Aim of the task: This exercise asks for a copy of each line in the records below with the word "water" in it.

╭─ Input for this task

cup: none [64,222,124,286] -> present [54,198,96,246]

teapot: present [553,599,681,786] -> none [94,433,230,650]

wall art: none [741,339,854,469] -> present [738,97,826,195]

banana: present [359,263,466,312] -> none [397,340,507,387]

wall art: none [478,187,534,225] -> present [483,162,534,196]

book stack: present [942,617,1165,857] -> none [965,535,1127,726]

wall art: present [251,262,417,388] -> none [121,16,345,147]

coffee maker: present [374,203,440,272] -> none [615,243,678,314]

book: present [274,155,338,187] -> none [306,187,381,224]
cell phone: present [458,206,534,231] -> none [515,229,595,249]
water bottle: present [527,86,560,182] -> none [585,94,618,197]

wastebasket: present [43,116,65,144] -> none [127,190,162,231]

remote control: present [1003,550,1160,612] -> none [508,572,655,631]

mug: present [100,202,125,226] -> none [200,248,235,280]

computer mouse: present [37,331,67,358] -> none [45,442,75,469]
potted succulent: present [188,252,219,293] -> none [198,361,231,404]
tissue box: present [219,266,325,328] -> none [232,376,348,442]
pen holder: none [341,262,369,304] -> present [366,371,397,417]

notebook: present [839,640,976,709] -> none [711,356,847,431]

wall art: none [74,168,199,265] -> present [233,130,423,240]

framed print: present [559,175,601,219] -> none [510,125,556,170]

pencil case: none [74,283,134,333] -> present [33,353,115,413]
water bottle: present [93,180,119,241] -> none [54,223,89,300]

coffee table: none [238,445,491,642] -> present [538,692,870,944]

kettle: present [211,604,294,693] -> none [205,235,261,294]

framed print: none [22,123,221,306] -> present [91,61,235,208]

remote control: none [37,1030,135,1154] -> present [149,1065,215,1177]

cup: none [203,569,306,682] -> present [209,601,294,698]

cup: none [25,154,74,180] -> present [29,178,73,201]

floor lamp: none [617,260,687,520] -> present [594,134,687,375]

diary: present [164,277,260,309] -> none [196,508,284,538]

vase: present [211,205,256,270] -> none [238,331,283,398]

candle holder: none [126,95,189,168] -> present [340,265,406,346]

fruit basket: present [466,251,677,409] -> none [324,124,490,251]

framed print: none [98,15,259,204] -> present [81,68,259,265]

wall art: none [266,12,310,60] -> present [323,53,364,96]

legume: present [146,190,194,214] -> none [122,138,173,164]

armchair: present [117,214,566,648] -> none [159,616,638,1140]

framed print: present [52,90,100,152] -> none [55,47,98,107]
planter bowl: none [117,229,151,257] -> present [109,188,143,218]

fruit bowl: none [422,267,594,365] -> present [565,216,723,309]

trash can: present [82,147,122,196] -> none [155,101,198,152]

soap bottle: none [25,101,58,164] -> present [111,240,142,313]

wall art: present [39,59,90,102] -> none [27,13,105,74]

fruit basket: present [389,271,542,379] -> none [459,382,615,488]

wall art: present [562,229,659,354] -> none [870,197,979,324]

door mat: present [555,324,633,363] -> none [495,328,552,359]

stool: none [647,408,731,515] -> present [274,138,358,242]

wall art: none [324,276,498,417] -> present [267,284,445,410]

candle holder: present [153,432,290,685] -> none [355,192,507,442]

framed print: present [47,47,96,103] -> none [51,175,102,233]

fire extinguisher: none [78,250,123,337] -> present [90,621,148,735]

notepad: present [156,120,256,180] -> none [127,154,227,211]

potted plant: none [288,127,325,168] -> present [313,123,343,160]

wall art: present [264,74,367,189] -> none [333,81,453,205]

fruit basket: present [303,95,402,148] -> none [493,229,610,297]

╰─

Worked solution:
water bottle: present [527,86,560,182] -> none [585,94,618,197]
water bottle: present [93,180,119,241] -> none [54,223,89,300]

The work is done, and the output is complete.